RREMS is managed by DESNZ, on behalf of all government departments and agencies who would be involved in a radiological/nuclear incident including the Met Office dispersion modelling capability. Through this modelling, the Met Office can provide a detailed picture of the potential dispersion of radioactive plumes over vulnerable areas such as cities and water sources.
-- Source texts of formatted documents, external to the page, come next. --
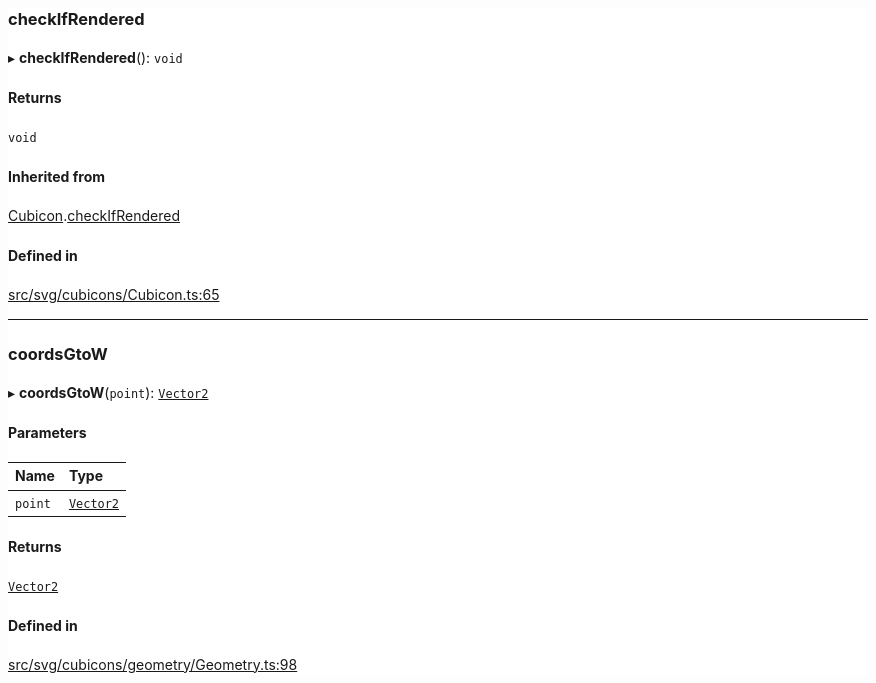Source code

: ### checkIfRendered

▸ **checkIfRendered**(): `void`

#### Returns

`void`

#### Inherited from

[Cubicon](/reference/classes/Cubicon.md).[checkIfRendered](/reference/classes/Cubicon.md#checkifrendered)

#### Defined in

[src/svg/cubicons/Cubicon.ts:65](https://github.com/imaphatduc/cubecubed/blob/0dc8d92/src/svg/cubicons/Cubicon.ts#L65)

___

### coordsGtoW

▸ **coordsGtoW**(`point`): [`Vector2`](/reference/classes/Vector2.md)

#### Parameters

| Name | Type |
| :------ | :------ |
| `point` | [`Vector2`](/reference/classes/Vector2.md) |

#### Returns

[`Vector2`](/reference/classes/Vector2.md)

#### Defined in

[src/svg/cubicons/geometry/Geometry.ts:98](https://github.com/imaphatduc/cubecubed/blob/0dc8d92/src/svg/cubicons/geometry/Geometry.ts#L98)
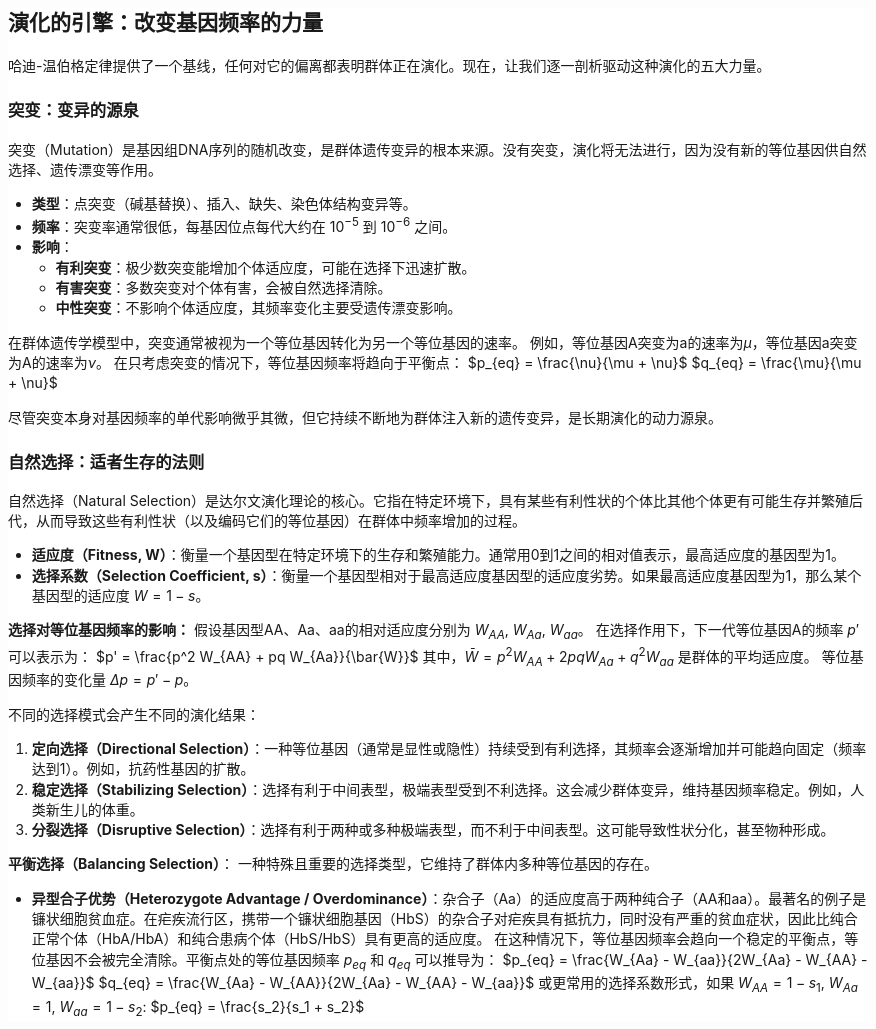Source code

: 
## 演化的引擎：改变基因频率的力量

哈迪-温伯格定律提供了一个基线，任何对它的偏离都表明群体正在演化。现在，让我们逐一剖析驱动这种演化的五大力量。

### 突变：变异的源泉

突变（Mutation）是基因组DNA序列的随机改变，是群体遗传变异的根本来源。没有突变，演化将无法进行，因为没有新的等位基因供自然选择、遗传漂变等作用。

*   **类型**：点突变（碱基替换）、插入、缺失、染色体结构变异等。
*   **频率**：突变率通常很低，每基因位点每代大约在 $10^{-5}$ 到 $10^{-6}$ 之间。
*   **影响**：
    *   **有利突变**：极少数突变能增加个体适应度，可能在选择下迅速扩散。
    *   **有害突变**：多数突变对个体有害，会被自然选择清除。
    *   **中性突变**：不影响个体适应度，其频率变化主要受遗传漂变影响。

在群体遗传学模型中，突变通常被视为一个等位基因转化为另一个等位基因的速率。
例如，等位基因A突变为a的速率为$\mu$，等位基因a突变为A的速率为$\nu$。
在只考虑突变的情况下，等位基因频率将趋向于平衡点：
$p_{eq} = \frac{\nu}{\mu + \nu}$
$q_{eq} = \frac{\mu}{\mu + \nu}$

尽管突变本身对基因频率的单代影响微乎其微，但它持续不断地为群体注入新的遗传变异，是长期演化的动力源泉。

### 自然选择：适者生存的法则

自然选择（Natural Selection）是达尔文演化理论的核心。它指在特定环境下，具有某些有利性状的个体比其他个体更有可能生存并繁殖后代，从而导致这些有利性状（以及编码它们的等位基因）在群体中频率增加的过程。

*   **适应度（Fitness, W）**：衡量一个基因型在特定环境下的生存和繁殖能力。通常用0到1之间的相对值表示，最高适应度的基因型为1。
*   **选择系数（Selection Coefficient, s）**：衡量一个基因型相对于最高适应度基因型的适应度劣势。如果最高适应度基因型为1，那么某个基因型的适应度 $W = 1 - s$。

**选择对等位基因频率的影响：**
假设基因型AA、Aa、aa的相对适应度分别为 $W_{AA}$, $W_{Aa}$, $W_{aa}$。
在选择作用下，下一代等位基因A的频率 $p'$ 可以表示为：
$p' = \frac{p^2 W_{AA} + pq W_{Aa}}{\bar{W}}$
其中，$\bar{W} = p^2 W_{AA} + 2pq W_{Aa} + q^2 W_{aa}$ 是群体的平均适应度。
等位基因频率的变化量 $\Delta p = p' - p$。

不同的选择模式会产生不同的演化结果：
1.  **定向选择（Directional Selection）**：一种等位基因（通常是显性或隐性）持续受到有利选择，其频率会逐渐增加并可能趋向固定（频率达到1）。例如，抗药性基因的扩散。
2.  **稳定选择（Stabilizing Selection）**：选择有利于中间表型，极端表型受到不利选择。这会减少群体变异，维持基因频率稳定。例如，人类新生儿的体重。
3.  **分裂选择（Disruptive Selection）**：选择有利于两种或多种极端表型，而不利于中间表型。这可能导致性状分化，甚至物种形成。

**平衡选择（Balancing Selection）**：
一种特殊且重要的选择类型，它维持了群体内多种等位基因的存在。
*   **异型合子优势（Heterozygote Advantage / Overdominance）**：杂合子（Aa）的适应度高于两种纯合子（AA和aa）。最著名的例子是镰状细胞贫血症。在疟疾流行区，携带一个镰状细胞基因（HbS）的杂合子对疟疾具有抵抗力，同时没有严重的贫血症状，因此比纯合正常个体（HbA/HbA）和纯合患病个体（HbS/HbS）具有更高的适应度。
    在这种情况下，等位基因频率会趋向一个稳定的平衡点，等位基因不会被完全清除。平衡点处的等位基因频率 $p_{eq}$ 和 $q_{eq}$ 可以推导为：
    $p_{eq} = \frac{W_{Aa} - W_{aa}}{2W_{Aa} - W_{AA} - W_{aa}}$
    $q_{eq} = \frac{W_{Aa} - W_{AA}}{2W_{Aa} - W_{AA} - W_{aa}}$
    或更常用的选择系数形式，如果 $W_{AA} = 1-s_1$, $W_{Aa} = 1$, $W_{aa} = 1-s_2$:
    $p_{eq} = \frac{s_2}{s_1 + s_2}$
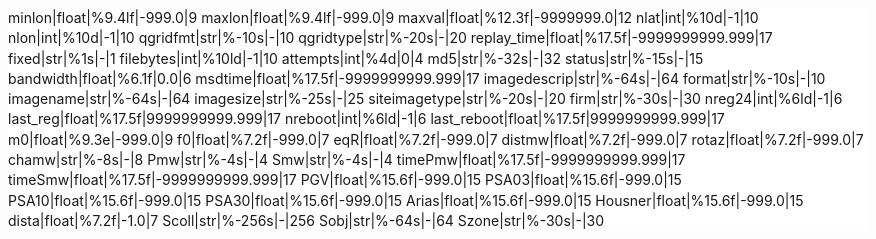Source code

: minlon|float|%9.4lf|-999.0|9
maxlon|float|%9.4lf|-999.0|9
maxval|float|%12.3f|-9999999.0|12
nlat|int|%10d|-1|10
nlon|int|%10d|-1|10
qgridfmt|str|%-10s|-|10
qgridtype|str|%-20s|-|20
replay_time|float|%17.5f|-9999999999.999|17
fixed|str|%1s|-|1
filebytes|int|%10ld|-1|10
attempts|int|%4d|0|4
md5|str|%-32s|-|32
status|str|%-15s|-|15
bandwidth|float|%6.1f|0.0|6
msdtime|float|%17.5f|-9999999999.999|17
imagedescrip|str|%-64s|-|64
format|str|%-10s|-|10
imagename|str|%-64s|-|64
imagesize|str|%-25s|-|25
siteimagetype|str|%-20s|-|20
firm|str|%-30s|-|30
nreg24|int|%6ld|-1|6
last_reg|float|%17.5f|9999999999.999|17
nreboot|int|%6ld|-1|6
last_reboot|float|%17.5f|9999999999.999|17
m0|float|%9.3e|-999.0|9
f0|float|%7.2f|-999.0|7
eqR|float|%7.2f|-999.0|7
distmw|float|%7.2f|-999.0|7
rotaz|float|%7.2f|-999.0|7
chamw|str|%-8s|-|8
Pmw|str|%-4s|-|4
Smw|str|%-4s|-|4
timePmw|float|%17.5f|-9999999999.999|17
timeSmw|float|%17.5f|-9999999999.999|17
PGV|float|%15.6f|-999.0|15
PSA03|float|%15.6f|-999.0|15
PSA10|float|%15.6f|-999.0|15
PSA30|float|%15.6f|-999.0|15
Arias|float|%15.6f|-999.0|15
Housner|float|%15.6f|-999.0|15
dista|float|%7.2f|-1.0|7
Scoll|str|%-256s|-|256
Sobj|str|%-64s|-|64
Szone|str|%-30s|-|30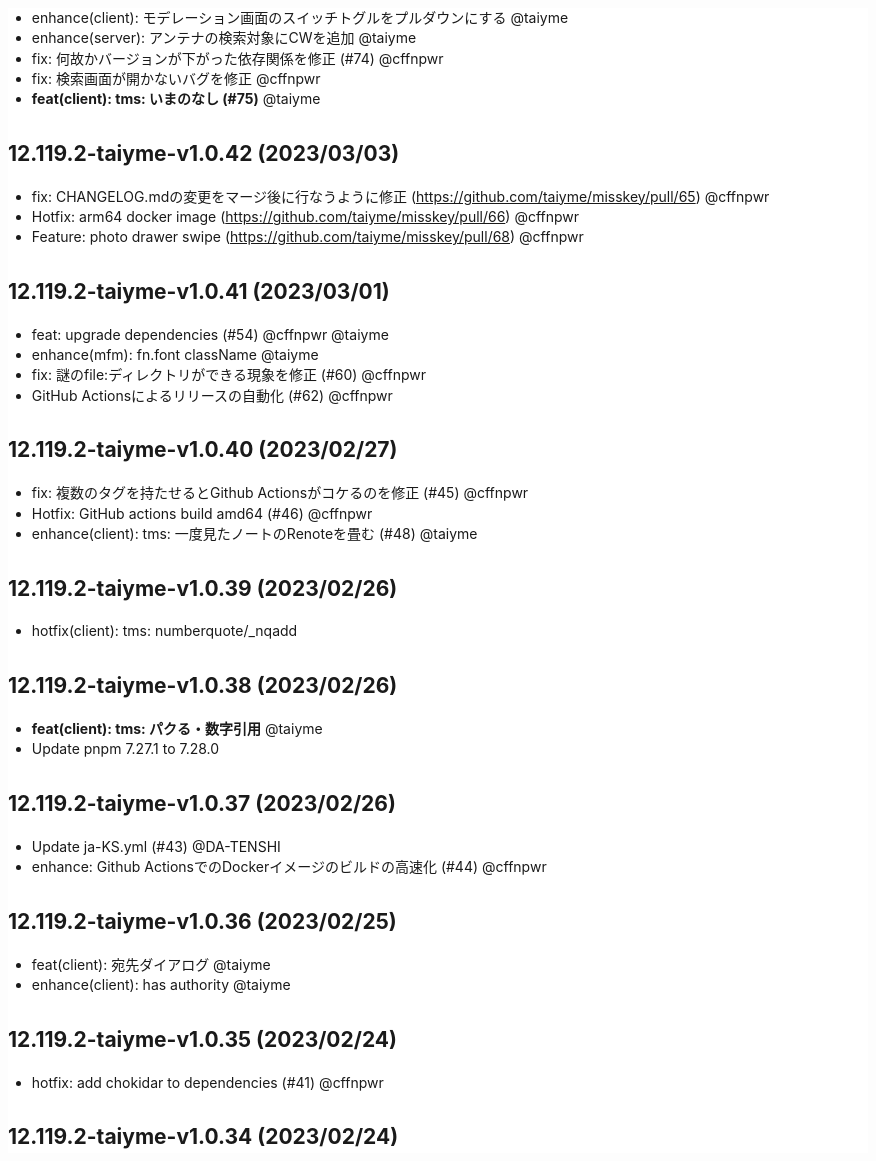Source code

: - enhance(client): モデレーション画面のスイッチトグルをプルダウンにする @taiyme
- enhance(server): アンテナの検索対象にCWを追加 @taiyme
- fix: 何故かバージョンが下がった依存関係を修正 (#74) @cffnpwr
- fix: 検索画面が開かないバグを修正 @cffnpwr
- **feat(client): tms: いまのなし (#75)** @taiyme

## 12.119.2-taiyme-v1.0.42 (2023/03/03)

- fix: CHANGELOG.mdの変更をマージ後に行なうように修正 (https://github.com/taiyme/misskey/pull/65) @cffnpwr
- Hotfix: arm64 docker image (https://github.com/taiyme/misskey/pull/66) @cffnpwr
- Feature: photo drawer swipe (https://github.com/taiyme/misskey/pull/68) @cffnpwr

## 12.119.2-taiyme-v1.0.41 (2023/03/01)

- feat: upgrade dependencies (#54) @cffnpwr @taiyme
- enhance(mfm): fn.font className @taiyme
- fix: 謎のfile:ディレクトリができる現象を修正 (#60) @cffnpwr
- GitHub Actionsによるリリースの自動化 (#62) @cffnpwr

## 12.119.2-taiyme-v1.0.40 (2023/02/27)

- fix: 複数のタグを持たせるとGithub Actionsがコケるのを修正 (#45) @cffnpwr
- Hotfix: GitHub actions build amd64 (#46) @cffnpwr
- enhance(client): tms: 一度見たノートのRenoteを畳む (#48) @taiyme

## 12.119.2-taiyme-v1.0.39 (2023/02/26)

- hotfix(client): tms: numberquote/_nqadd

## 12.119.2-taiyme-v1.0.38 (2023/02/26)

- **feat(client): tms: パクる・数字引用** @taiyme
- Update pnpm 7.27.1 to 7.28.0

## 12.119.2-taiyme-v1.0.37 (2023/02/26)

- Update ja-KS.yml (#43) @DA-TENSHI
- enhance: Github ActionsでのDockerイメージのビルドの高速化 (#44) @cffnpwr

## 12.119.2-taiyme-v1.0.36 (2023/02/25)

- feat(client): 宛先ダイアログ @taiyme
- enhance(client): has authority @taiyme

## 12.119.2-taiyme-v1.0.35 (2023/02/24)

- hotfix: add chokidar to dependencies (#41) @cffnpwr

## 12.119.2-taiyme-v1.0.34 (2023/02/24)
The maps are used by government and emergency planners via RREMS.

Joint Agency Modelling (JAM)

JAM is a Met Office-led, multi-agency modelling capability which estimates, forecasts and provides advice on radiation emergencies from incidents within the UK and overseas.

The JAM outputs are generated via an enhanced dispersion model and displayed as plume maps showing areas where thresholds for various impacts such as health, food restrictions and environmental contamination may be exceeded.

The plume maps and accompanying expert narrative from across the agencies provide the Government's Scientific Advisory Group for Emergencies (SAGE) with a single, coherent output to support decision making.

Procedures And Communications in the event of a release of Radioactive Material (PACRAM)

PACRAM is a rapid modelling service that predicts the trajectory of possible contamination plumes from UK nuclear power plants. The service is available to UK civil and military operators and the overseeing government bodies on request. The ultimate aim of PACRAM is to provide assessment quickly to enable the protection of the workforce and emergency services involved in initial response activities.